Newsday
January 4, 2009
Fast Chat: Martha Plimpton stars in ‘Pal Joey’
When last we saw Martha Plimpton on Broadway, she was romancing a Russian revolutionary in “The Coast of Utopia.” Now, she’s making her musical theater debut as sexy chorus girl Gladys Bumps in Rodgers & Hart’s “Pal Joey.” Gladys is a hard-bitten dame with an ax to grind, and hips that follow – she delivers “Zip,” the burlesque send-up of Gypsy Rose Lee made famous a half-century ago by Elaine Stritch. Plimpton, a native New Yorker, sat down recently with Newsday’s Robert Kahn at Studio 54.
After the “Utopia” trilogy, we had you pegged as a dramatic actress. Now, a musical?
It’s newness on a grand scale, so it’s big and dramatic and scary, but that’s what I like. Some friends thought that I could sing, people I work with, like ["Utopia" director] Jack O’Brien. Jack was talking to Joe Mantello [who directs "Joey"] and said “You should think about Martha Plimpton for this.” I don’t know why Jack thought that – he’d never heard me sing.
But it was something that had been percolating?
When I was a kid I started in musical theater, avant-garde downtown stuff with Elizabeth Swados ["Runaways"]. … A few years ago, I met Lucy [Wainwright Roche]. I sang with her at one of her gigs and she asked me to do a song on her EP, so we did a cover of “Hungry Heart.” Then we decided to put together a whole evening based on performing with friends. We did it at the Zipper Factory in August.
So “Pal Joey” is your official coming out.
People will say that, but I’m not a calculator of the things I do. I don’t plan my career. Every time I’ve tried to strategize for success it’s led to nothing. And every time I’ve simply allowed my life to take its natural course, it’s led to a kind of success that is more valuable to me than the kind you get when you “work at it.”
When Richard Greenberg restructured the book for “Pal Joey,” he beefed up your character, adding “Zip” to the mix. Has Elaine Stritch seen you? What did she think?
Yeah, she has – but I don’t really want to say what we talked about.
Gladys wears some pretty racy costumes. How was that for you?

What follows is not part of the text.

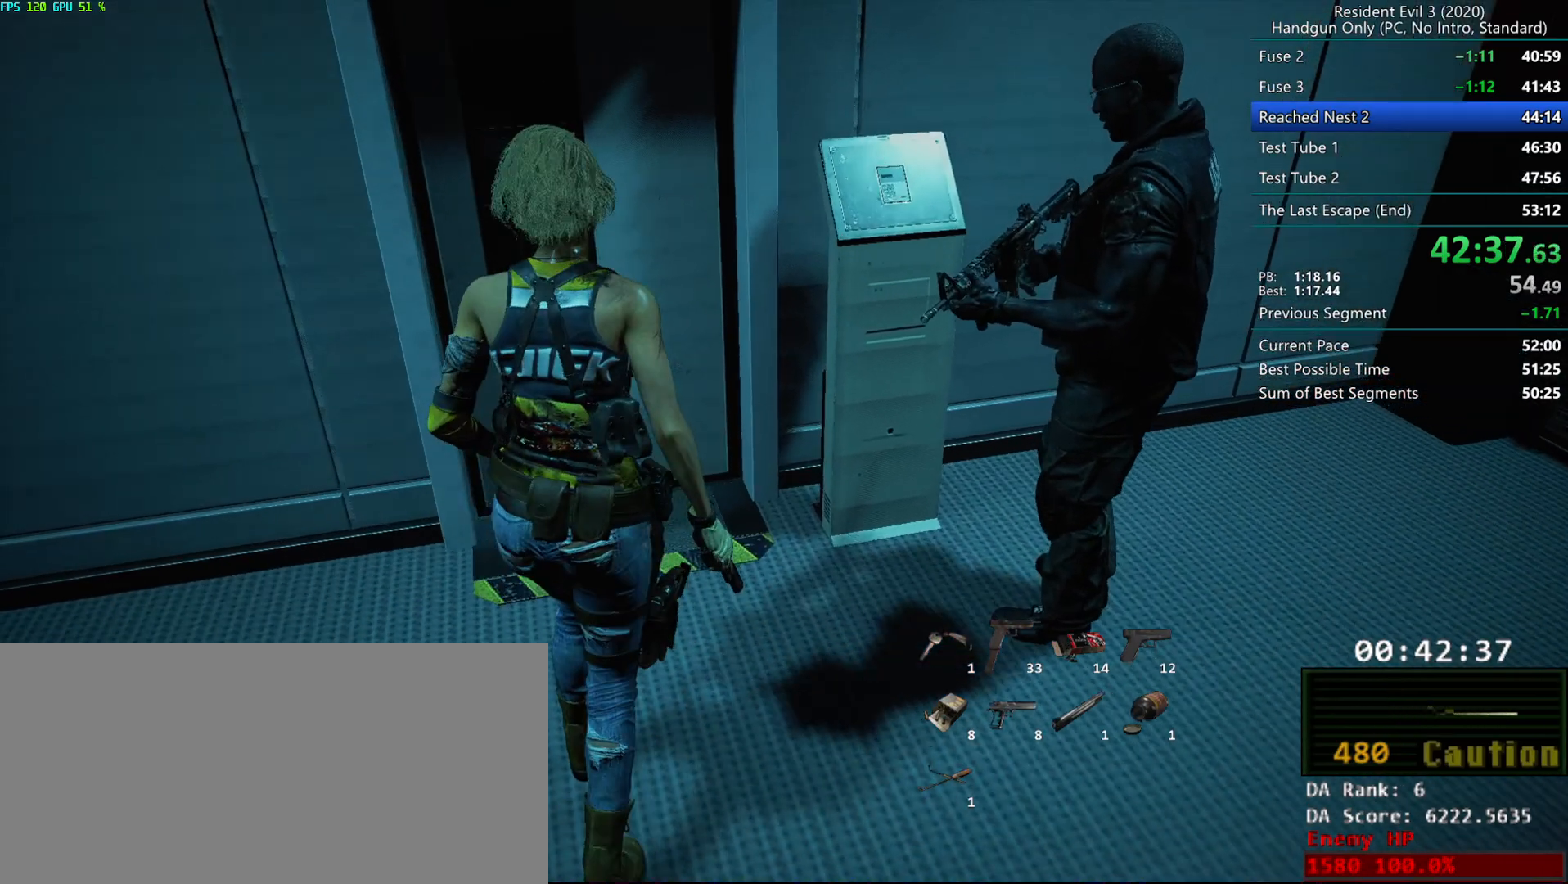
{"keys": [], "mouse": [], "events": [[283, "r", "up"]]}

William Ivey Long wants an actor to go out there and feel their absolute best, and I feel like the sexiest bitch on Broadway. I just feel hot. I feel beautiful. I don’t feel exposed, because underneath the garments that have been constructed, I’m wearing an elaborate system of joists and pulleys designed to strengthen my assets … and minimize my defects.